Der Kauf all dieser Karten besticht durch einen innovativen Mechanismus: Das anfängliche Spielsiegziel von 20 Punkten für jeden Spieler wird durch den Kauf um die jeweils angegebene Punktzahl erhöht, in einem Fall erniedrigt. Das ist übersichtlich organisiert auf individuellen Spielertafeln. Gekauft wird mit Vieh (Holzfiguren), das auch dazu dient, in ebenso innovativer Weise den Startspieler jeder Runde zu bestimmen.
Die insgesamt eher düstere, afrikanisch anmutende Grafik verleiht dem Spiel ein ganz besonderes Flair. Die Erwartungen sind hoch an dieses neue Werk der beiden sehr sympathischen und mir seit langem gut bekannten Splotter-Macher, Joris Wiersinga und Jeroen Doumen.

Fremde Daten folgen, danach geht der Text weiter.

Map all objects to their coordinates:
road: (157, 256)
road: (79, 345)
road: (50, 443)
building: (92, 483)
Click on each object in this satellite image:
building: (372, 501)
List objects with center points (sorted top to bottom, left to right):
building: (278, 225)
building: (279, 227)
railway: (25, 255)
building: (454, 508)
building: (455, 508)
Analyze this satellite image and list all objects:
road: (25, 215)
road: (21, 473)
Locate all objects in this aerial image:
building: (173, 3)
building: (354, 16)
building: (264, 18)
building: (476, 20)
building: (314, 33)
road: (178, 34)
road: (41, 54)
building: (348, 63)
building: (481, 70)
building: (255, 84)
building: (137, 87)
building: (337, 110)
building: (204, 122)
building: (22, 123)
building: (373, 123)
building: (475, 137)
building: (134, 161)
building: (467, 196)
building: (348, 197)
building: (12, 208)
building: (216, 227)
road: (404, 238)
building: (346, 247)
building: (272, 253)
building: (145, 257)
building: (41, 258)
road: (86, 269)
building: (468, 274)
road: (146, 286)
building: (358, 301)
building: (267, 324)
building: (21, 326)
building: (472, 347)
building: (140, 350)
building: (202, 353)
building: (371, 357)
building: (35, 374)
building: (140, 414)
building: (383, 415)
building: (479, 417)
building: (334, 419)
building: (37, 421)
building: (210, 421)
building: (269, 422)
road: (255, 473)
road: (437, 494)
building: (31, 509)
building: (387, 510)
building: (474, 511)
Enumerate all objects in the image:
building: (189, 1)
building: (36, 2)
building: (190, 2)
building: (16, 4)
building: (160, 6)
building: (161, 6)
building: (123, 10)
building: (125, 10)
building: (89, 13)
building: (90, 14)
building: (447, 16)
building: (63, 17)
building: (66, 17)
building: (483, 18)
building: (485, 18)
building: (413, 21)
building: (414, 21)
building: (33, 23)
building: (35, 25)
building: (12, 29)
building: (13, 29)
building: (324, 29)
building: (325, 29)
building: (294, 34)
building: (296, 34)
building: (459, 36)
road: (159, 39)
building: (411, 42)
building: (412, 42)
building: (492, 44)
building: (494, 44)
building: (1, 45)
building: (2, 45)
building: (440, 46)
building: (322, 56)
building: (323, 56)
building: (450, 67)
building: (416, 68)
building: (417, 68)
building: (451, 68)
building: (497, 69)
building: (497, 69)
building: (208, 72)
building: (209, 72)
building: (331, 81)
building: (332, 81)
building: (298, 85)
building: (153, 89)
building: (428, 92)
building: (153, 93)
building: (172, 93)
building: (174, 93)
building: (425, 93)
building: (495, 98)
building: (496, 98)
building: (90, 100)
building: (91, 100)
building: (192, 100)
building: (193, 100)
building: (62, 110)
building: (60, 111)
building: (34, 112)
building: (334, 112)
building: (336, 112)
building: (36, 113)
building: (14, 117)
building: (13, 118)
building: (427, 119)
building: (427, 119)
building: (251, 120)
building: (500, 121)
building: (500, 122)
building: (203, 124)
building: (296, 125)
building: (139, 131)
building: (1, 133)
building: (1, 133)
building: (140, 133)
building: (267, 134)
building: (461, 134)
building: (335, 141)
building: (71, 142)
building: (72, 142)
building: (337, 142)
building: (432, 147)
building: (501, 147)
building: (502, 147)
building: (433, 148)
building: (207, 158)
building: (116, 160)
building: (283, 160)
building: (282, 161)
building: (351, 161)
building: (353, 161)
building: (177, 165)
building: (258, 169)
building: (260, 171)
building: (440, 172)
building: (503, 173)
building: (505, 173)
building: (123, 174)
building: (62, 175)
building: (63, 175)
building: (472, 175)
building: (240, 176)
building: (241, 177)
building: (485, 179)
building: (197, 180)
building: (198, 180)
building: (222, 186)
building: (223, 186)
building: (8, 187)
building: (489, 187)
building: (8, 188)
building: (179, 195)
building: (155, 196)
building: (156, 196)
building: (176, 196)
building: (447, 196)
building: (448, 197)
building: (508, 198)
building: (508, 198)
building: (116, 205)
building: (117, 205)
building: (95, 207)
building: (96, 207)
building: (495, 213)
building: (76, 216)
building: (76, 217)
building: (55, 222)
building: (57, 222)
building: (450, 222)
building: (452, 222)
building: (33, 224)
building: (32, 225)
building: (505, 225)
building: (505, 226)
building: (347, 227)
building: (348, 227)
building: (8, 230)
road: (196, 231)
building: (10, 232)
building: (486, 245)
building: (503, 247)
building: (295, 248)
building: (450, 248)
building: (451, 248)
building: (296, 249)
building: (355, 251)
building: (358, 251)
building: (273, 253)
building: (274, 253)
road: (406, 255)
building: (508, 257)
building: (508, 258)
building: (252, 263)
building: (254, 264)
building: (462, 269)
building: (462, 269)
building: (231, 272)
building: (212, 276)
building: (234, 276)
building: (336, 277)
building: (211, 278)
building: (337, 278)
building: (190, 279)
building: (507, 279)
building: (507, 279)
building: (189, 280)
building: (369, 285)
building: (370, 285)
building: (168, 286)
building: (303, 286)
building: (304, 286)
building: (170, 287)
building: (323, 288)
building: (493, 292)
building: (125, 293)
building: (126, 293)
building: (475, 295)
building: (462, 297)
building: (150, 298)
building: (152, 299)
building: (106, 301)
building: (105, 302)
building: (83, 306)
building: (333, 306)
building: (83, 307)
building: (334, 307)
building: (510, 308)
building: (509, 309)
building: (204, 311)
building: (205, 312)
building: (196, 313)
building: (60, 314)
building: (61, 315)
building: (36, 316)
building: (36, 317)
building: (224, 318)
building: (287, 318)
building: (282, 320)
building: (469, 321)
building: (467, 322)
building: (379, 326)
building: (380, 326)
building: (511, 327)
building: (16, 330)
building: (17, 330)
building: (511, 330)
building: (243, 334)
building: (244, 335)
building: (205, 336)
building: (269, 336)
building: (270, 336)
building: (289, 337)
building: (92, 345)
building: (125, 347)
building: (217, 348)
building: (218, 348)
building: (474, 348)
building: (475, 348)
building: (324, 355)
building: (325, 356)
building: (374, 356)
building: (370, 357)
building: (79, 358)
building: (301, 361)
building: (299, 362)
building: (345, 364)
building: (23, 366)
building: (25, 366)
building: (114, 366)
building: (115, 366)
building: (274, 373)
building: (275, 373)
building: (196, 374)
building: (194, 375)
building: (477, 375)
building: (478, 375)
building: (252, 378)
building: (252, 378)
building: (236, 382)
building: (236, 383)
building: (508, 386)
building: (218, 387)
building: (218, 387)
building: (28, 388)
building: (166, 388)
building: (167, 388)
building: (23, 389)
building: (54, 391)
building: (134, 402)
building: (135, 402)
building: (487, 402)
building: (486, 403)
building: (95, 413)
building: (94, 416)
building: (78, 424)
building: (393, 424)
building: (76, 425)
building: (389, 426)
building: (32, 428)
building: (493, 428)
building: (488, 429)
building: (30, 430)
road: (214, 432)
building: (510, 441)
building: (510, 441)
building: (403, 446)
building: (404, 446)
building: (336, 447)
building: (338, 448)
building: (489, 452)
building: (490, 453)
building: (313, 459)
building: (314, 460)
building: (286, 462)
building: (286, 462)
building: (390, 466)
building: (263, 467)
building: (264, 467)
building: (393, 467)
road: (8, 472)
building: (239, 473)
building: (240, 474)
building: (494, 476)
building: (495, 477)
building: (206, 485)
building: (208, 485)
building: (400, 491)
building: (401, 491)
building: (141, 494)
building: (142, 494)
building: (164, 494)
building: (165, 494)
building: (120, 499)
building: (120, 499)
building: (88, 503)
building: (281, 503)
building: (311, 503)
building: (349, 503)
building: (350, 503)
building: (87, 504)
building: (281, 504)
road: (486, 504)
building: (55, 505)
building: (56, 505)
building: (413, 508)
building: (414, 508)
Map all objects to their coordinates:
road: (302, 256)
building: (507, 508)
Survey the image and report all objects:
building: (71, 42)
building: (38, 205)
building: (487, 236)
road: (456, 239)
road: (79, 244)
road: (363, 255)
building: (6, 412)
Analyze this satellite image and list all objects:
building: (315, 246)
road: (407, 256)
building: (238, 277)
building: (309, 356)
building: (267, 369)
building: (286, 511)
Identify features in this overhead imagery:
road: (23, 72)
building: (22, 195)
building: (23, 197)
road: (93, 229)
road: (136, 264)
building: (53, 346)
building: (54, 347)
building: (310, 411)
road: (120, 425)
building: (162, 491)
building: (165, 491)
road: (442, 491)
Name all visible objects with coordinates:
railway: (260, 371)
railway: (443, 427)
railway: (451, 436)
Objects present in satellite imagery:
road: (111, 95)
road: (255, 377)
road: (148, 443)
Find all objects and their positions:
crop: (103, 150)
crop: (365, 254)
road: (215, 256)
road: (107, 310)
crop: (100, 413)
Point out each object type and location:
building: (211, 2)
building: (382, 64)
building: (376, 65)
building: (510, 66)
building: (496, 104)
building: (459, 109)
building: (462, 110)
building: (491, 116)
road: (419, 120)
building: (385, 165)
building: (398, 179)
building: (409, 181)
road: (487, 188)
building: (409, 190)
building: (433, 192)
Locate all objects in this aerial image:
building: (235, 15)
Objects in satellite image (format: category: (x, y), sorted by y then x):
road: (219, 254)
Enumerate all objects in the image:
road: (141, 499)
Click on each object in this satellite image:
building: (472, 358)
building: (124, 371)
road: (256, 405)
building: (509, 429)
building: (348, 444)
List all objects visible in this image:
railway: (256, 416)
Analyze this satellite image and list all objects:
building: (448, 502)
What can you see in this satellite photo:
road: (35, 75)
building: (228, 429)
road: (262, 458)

But – I’m not amused! The Great Zimbabwe hat eigentlich alle Voraussetzungen für ein Spiel, das mir gefallen sollte, darüber hinaus noch von Splotter! Eng und clever verzahnte Abhängigkeiten, Interaktion, keine Zufallselemente.
Das Grundprinzip sind die von Joris und Jeroen (und auch mir) so geliebten Netzwerke, die in unterschiedlicher Form immer wieder in ihren Spielen auftauchen (von Web über Bus, Roads & Boats, Cannes, bis zu Indonesia oder Ur 1830 BC). Das ist hier aber auch das Grundproblem. Denn die Reichweite der Handwerker bzw. „Transportweite“ der Rohstoffe lässt sich nicht etwa durch Holzstäbchen veranschaulichen, sondern muss gedanklich vollzogen werden, und das wird sehr schnell sehr unübersichtlich. Rohstofffelder/-Plättchen, Wasserfelder-/plättchen, Handwerkerplättchen unterschiedlicher Größe, Monumente bilden bald ein schwer durchschaubares Gewirr auf dem Spielplan. Zur Verwirrung trägt bei, dass zusammenhängende Wasserfelder, egal, welcher Größe, hinsichtlich Reichweite als ein Feld gelten, was spieltechnisch aber durchaus sehr clever genutzt werden kann. Des Weiteren sind die Handwerker ein Übersichtsproblem: Es gibt sogenannte Zweithandwerker, die den zugehörigen Ersthandwerker fast, aber eben nur fast, überflüssig machen. Das ist regeltechnisch letztlich gut geregelt, zumal unter Zuhilfenahme meiner Kurzregel.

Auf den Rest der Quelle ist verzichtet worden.